## Your goal:
In the pier fishing thread, find the passage that starts at the words "Kings should be" and ends after "(Apr 10, 2008)". Repeat it word for word.

## Extract to read:
# Pier Help.... taking a kid



## billfishguy17 (Mar 21, 2010)

Was gonna be down there in Oct.. Going to take my 8 yr old daughter to fish from the Pensacola pier. Just want to get something to tug on her line to give her the fishin fever. Can someone give me some advice on what to fish with so she can reel in a fish or two? Thanks


----------



## Dragonfire21281 (Apr 7, 2011)

def get a sabiki rig and a clp gotcha lure... ladies and hard tails will be fun... skip jacks(poor mans Tarpon) are a blast


----------



## PurpleNGold (Mar 15, 2011)

Kings should be around, Reds too. I use 15 lb test with a 27lb single strand for kings. Float a live bait or snobble a dead one. Reds will eat just about anything if the bite is pretty good. If all else fails, fish with fresh dead shrimp on a Carolina rig, she should catch something.


----------



## kingling (Apr 10, 2008)

when are you planning on going, im gunna try and go sunday, they have been seeing sailfish very regularly in the past week, if you are out there and see me just let me know and i will help you in whatever way i can!


----------



## tquinta12 (Jul 2, 2011)

Im heading out on sat. What have they been catching out on pcola pier lately?


----------



## Dragonfire21281 (Apr 7, 2011)

kings, skip jacks, spanish, hardtail,bonita


----------



## tquinta12 (Jul 2, 2011)

is that lately like past couple days? also what rigs/bait being used. Thanks


----------



## Dragonfire21281 (Apr 7, 2011)

yes... used gotchas on ladies, cigar minnows for kings, sabiki's on hardtial, and also bonita on gotcha and sabiki


----------



## billfishguy17 (Mar 21, 2010)

Thanks very much gonna be down 1st or 2nd weekend of Oct.. Should be prime by then. Appreciate the help.


----------



## tquinta12 (Jul 2, 2011)

Went on 9/24. Caught about 6 Spanish and bunch of those lil yellowtails. kept a couple spanish for the bbq. about 30 min before i got to the pier they caught a 60lb sailfish. it was a beauty.


----------

## Collected data entries:
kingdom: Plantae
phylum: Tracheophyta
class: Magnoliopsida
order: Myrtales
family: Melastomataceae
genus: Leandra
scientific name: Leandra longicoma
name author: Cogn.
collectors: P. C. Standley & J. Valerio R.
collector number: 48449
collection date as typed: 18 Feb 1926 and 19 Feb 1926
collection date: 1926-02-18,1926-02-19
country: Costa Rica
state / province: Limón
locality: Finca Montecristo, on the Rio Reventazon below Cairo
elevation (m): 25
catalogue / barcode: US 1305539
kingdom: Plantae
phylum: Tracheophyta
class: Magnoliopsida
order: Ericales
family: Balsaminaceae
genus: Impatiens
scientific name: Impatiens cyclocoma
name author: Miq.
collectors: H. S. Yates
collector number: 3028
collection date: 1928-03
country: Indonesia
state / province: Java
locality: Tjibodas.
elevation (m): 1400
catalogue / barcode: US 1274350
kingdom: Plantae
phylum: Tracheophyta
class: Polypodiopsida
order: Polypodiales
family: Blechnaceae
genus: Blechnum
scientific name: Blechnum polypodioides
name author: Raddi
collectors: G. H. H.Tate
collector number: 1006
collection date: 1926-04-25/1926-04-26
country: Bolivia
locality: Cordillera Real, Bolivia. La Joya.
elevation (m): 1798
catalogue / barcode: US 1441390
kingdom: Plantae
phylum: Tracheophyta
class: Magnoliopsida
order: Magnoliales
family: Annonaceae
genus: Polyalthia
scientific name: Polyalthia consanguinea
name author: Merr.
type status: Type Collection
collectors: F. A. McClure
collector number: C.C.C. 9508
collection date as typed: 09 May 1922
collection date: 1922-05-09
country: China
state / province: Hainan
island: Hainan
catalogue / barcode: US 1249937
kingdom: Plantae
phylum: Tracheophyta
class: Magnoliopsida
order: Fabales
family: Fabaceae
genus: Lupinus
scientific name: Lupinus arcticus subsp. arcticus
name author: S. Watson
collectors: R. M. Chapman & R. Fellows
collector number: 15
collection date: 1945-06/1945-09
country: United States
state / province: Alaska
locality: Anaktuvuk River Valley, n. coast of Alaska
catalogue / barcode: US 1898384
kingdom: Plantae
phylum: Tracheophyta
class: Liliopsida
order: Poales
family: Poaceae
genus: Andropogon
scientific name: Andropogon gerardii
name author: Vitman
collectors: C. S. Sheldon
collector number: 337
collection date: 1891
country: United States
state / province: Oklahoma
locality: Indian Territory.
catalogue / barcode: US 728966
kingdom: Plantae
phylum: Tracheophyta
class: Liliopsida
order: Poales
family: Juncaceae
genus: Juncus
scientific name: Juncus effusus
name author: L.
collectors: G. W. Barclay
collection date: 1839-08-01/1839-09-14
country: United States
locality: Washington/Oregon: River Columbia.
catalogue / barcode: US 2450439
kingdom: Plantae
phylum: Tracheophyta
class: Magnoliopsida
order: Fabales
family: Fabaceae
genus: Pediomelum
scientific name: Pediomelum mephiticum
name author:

## Answer to this problem:
Kings should be around, Reds too. I use 15 lb test with a 27lb single strand for kings. Float a live bait or snobble a dead one. Reds will eat just about anything if the bite is pretty good. If all else fails, fish with fresh dead shrimp on a Carolina rig, she should catch something.


----------



## kingling (Apr 10, 2008)